Work instruction: What is needed is a copy of each line in the listing below that contains "found".

Recorded information:
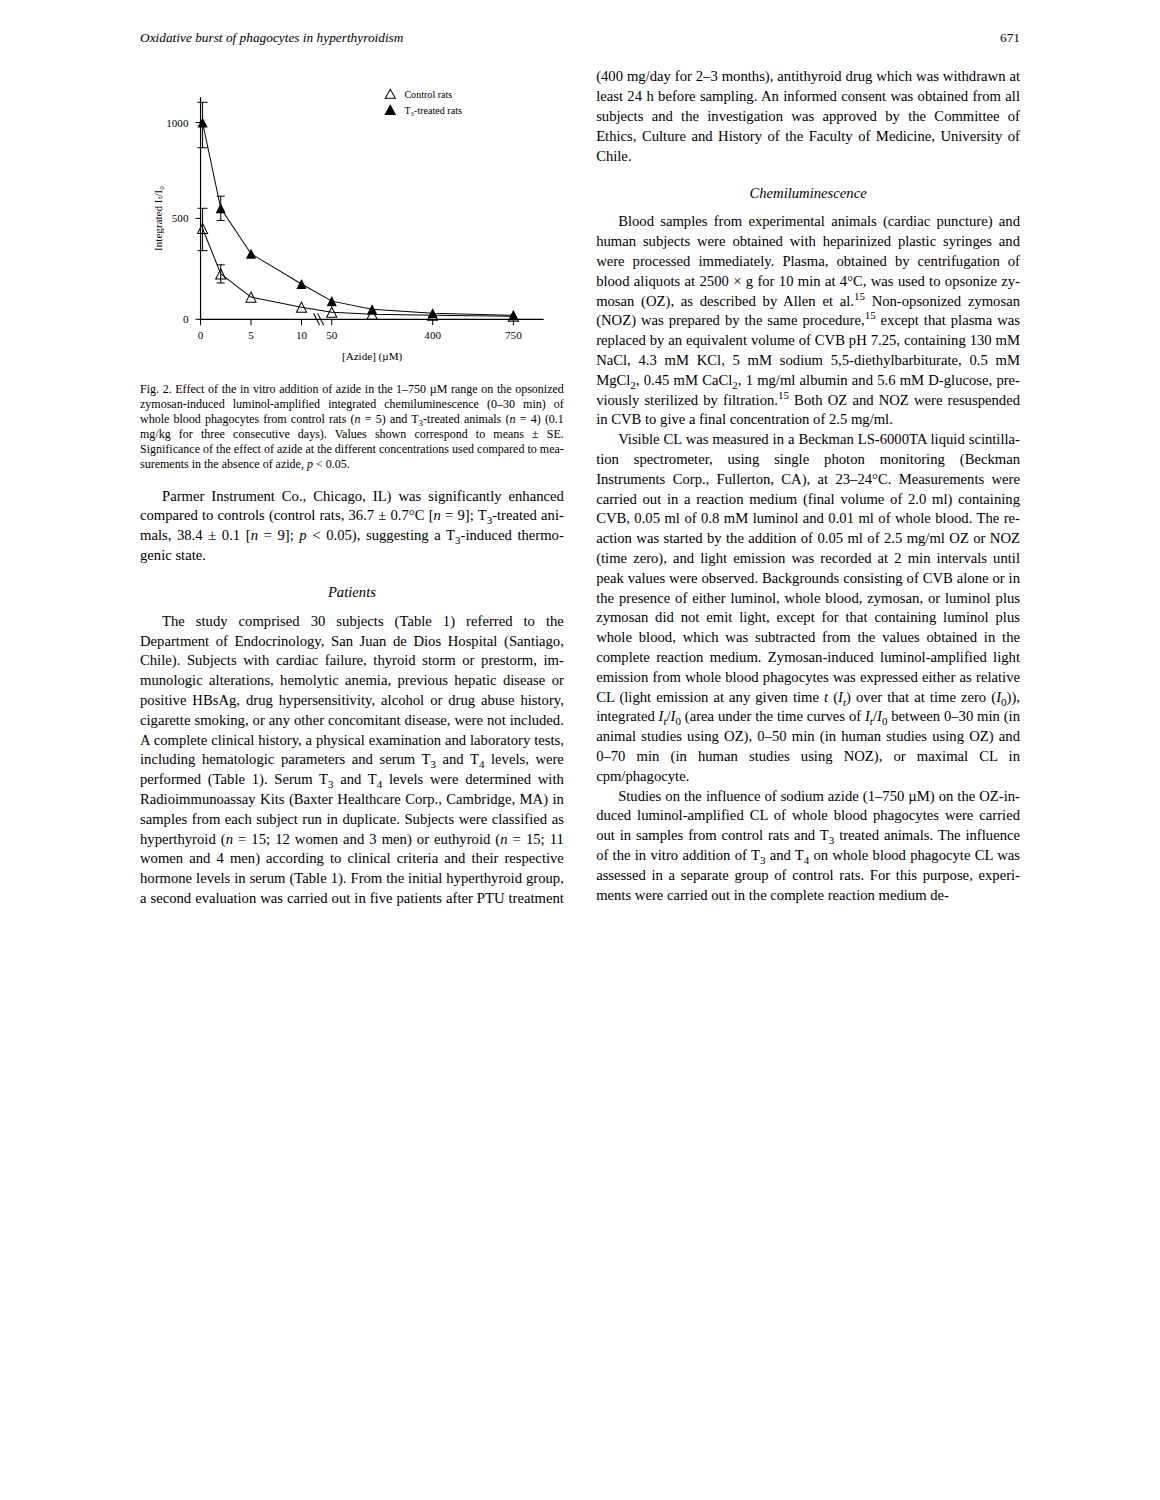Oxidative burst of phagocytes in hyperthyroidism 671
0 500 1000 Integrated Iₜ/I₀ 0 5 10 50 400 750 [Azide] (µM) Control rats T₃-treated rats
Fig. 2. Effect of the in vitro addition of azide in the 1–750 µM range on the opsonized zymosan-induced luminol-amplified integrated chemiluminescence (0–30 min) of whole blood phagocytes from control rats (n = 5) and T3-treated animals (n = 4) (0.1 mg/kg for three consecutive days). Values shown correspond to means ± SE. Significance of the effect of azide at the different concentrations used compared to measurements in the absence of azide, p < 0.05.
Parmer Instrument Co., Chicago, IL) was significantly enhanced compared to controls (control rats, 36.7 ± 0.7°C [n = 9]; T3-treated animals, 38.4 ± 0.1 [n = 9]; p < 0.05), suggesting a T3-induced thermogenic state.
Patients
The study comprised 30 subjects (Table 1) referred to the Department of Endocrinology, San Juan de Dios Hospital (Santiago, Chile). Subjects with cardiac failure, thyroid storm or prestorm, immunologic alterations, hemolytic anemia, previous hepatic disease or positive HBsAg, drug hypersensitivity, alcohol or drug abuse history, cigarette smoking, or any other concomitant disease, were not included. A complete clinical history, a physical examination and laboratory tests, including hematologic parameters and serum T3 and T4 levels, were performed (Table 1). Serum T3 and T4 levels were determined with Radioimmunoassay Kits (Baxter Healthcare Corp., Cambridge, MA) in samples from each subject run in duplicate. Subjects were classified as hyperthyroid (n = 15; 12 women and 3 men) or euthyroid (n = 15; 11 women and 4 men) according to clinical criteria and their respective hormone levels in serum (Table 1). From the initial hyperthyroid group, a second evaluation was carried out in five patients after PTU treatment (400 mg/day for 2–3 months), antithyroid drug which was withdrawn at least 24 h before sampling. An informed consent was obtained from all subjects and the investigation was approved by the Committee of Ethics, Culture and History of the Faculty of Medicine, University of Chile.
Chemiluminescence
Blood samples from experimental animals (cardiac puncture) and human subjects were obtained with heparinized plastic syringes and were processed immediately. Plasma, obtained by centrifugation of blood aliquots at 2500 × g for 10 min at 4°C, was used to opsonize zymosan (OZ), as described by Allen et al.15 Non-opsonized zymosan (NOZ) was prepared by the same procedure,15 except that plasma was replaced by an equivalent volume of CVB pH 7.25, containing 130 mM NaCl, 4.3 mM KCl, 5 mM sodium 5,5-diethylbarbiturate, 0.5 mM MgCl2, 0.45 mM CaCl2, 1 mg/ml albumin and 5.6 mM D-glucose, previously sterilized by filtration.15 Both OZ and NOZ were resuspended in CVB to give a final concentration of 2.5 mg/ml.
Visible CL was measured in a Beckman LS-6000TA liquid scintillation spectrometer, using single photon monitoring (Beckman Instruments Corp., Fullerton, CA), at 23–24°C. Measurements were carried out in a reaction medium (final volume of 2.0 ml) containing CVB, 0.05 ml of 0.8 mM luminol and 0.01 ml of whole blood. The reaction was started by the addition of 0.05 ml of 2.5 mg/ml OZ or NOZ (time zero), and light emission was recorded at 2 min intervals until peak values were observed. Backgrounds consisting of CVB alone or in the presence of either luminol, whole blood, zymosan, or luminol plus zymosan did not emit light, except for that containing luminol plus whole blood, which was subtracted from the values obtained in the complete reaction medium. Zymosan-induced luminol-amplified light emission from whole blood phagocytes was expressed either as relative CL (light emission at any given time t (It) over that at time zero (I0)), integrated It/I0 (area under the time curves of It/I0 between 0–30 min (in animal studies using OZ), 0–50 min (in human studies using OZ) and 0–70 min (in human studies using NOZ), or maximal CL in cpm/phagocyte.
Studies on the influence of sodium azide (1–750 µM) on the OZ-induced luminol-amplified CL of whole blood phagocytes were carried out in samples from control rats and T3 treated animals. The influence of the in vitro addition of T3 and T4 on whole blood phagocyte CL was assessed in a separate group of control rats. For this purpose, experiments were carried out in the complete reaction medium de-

==

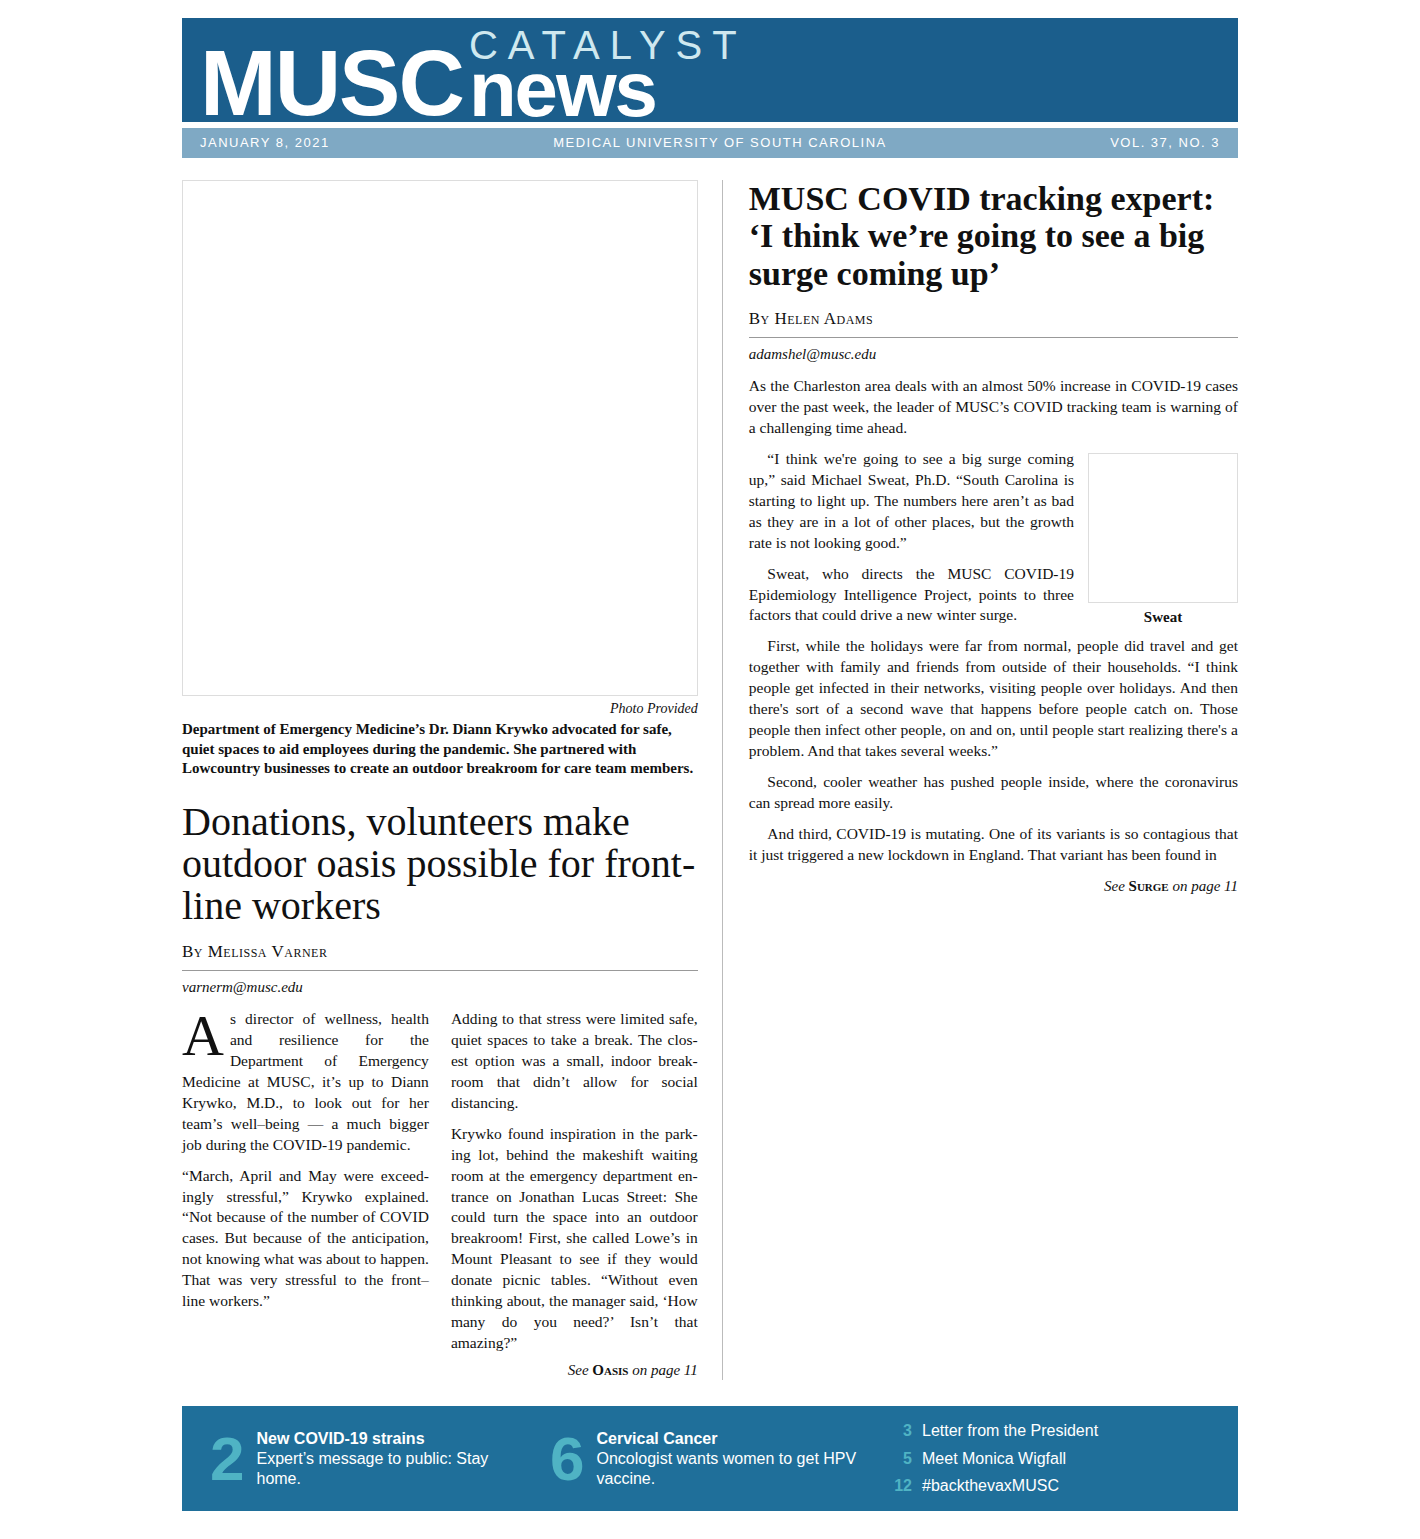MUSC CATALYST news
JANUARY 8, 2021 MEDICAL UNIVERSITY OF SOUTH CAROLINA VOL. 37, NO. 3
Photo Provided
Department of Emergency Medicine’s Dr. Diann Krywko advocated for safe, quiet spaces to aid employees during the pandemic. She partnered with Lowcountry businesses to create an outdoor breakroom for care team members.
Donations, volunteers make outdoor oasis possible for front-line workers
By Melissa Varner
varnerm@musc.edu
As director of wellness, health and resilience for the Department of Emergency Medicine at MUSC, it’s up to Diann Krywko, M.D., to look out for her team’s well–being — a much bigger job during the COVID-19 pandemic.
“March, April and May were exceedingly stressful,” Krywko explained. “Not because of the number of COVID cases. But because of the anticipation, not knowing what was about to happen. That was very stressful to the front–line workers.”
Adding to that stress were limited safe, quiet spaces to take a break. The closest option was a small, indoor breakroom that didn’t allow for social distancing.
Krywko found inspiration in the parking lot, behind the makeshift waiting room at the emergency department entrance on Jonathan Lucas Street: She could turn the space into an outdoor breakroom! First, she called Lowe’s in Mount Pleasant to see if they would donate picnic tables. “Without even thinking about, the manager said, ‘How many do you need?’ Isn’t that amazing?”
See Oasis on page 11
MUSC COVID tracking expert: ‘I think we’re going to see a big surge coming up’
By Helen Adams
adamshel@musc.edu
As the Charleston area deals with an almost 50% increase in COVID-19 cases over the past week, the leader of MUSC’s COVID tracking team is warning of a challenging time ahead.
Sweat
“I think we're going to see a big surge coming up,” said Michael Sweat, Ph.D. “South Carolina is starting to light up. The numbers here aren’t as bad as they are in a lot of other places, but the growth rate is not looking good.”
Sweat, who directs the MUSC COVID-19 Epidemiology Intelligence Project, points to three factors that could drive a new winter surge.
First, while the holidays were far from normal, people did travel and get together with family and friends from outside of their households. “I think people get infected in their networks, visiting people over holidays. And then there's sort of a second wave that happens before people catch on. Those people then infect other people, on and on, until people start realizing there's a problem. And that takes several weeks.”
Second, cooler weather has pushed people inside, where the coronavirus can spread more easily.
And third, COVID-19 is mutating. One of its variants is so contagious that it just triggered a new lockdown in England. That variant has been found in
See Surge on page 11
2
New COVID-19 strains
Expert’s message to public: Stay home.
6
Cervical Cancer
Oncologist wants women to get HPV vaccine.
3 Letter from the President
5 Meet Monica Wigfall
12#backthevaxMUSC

---

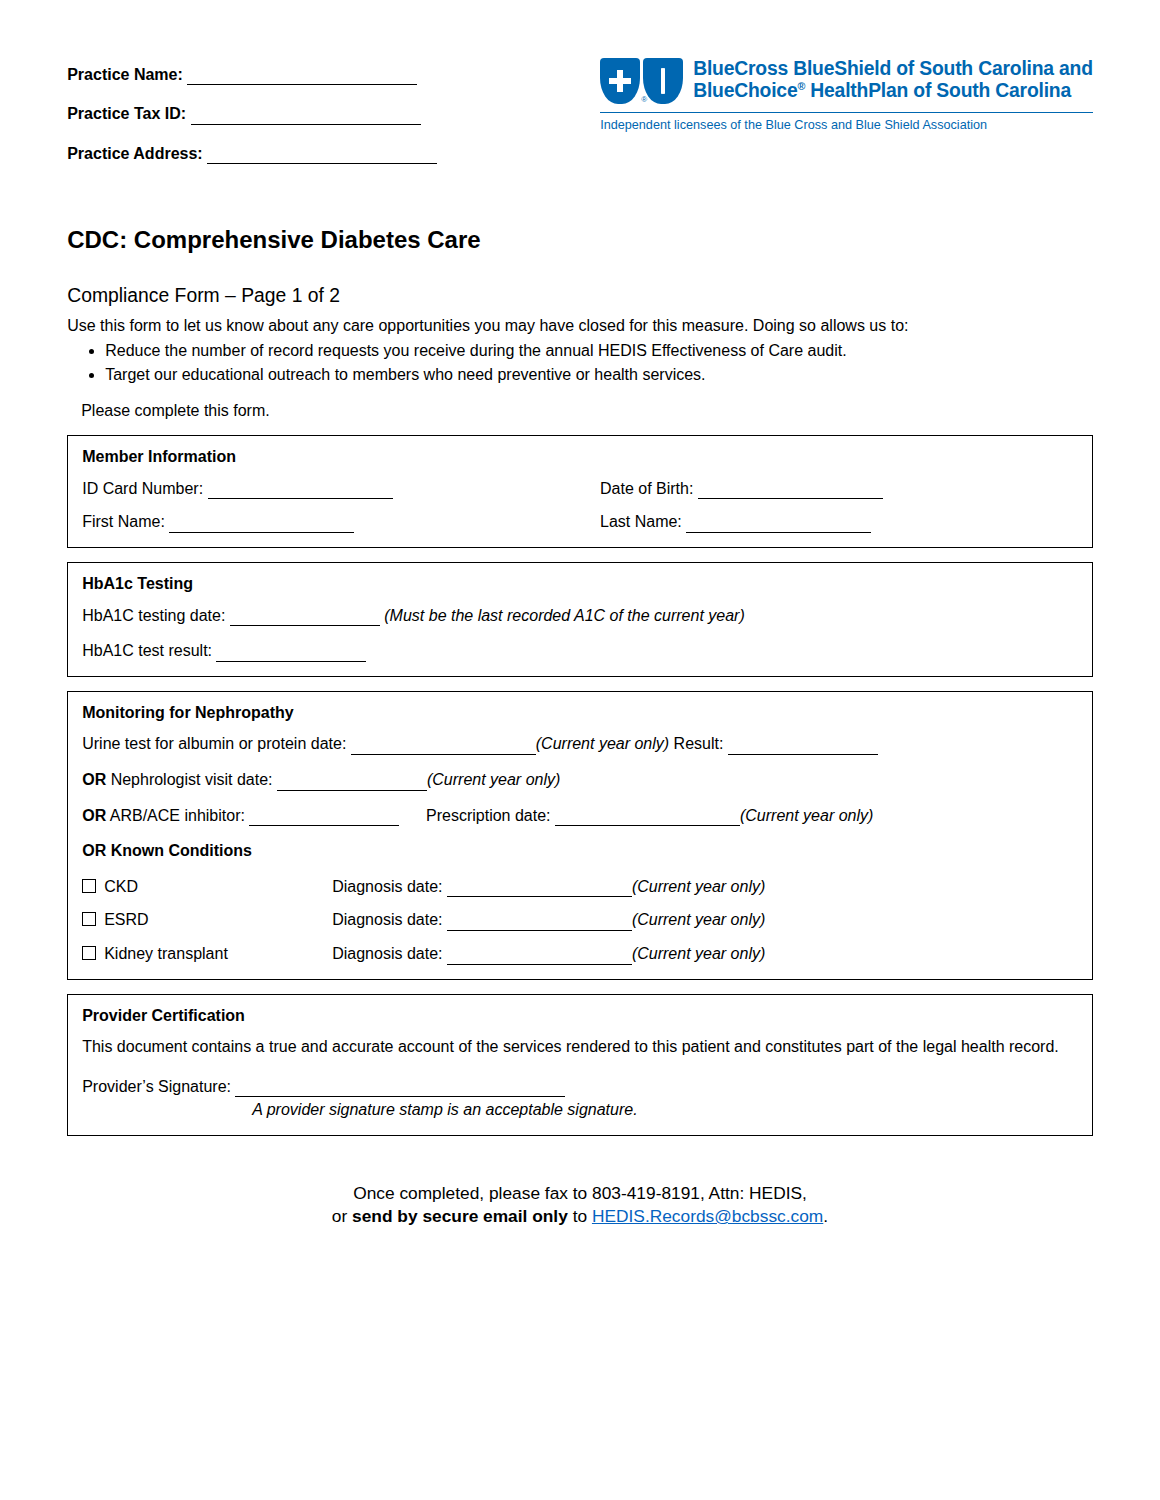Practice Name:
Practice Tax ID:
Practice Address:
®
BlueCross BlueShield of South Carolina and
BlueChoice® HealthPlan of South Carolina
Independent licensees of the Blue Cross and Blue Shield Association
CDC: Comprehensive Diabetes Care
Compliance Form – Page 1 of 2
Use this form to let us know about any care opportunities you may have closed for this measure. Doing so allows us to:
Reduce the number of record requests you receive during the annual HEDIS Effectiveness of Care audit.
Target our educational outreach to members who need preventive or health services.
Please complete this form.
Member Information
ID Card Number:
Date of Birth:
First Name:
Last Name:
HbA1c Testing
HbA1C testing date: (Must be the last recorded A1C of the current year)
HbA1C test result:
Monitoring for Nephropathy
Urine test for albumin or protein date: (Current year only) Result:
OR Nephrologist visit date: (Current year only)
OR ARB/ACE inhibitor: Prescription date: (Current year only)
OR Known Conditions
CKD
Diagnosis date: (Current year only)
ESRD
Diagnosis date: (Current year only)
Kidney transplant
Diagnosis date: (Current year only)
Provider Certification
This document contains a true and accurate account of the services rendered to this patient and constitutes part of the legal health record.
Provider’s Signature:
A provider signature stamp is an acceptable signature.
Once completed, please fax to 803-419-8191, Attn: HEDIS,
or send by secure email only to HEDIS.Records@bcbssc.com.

Solution:
Krywko found inspiration in the parking lot, behind the makeshift waiting room at the emergency department entrance on Jonathan Lucas Street: She could turn the space into an outdoor breakroom! First, she called Lowe’s in Mount Pleasant to see if they would donate picnic tables. “Without even thinking about, the manager said, ‘How many do you need?’ Isn’t that amazing?”
And third, COVID-19 is mutating. One of its variants is so contagious that it just triggered a new lockdown in England. That variant has been found in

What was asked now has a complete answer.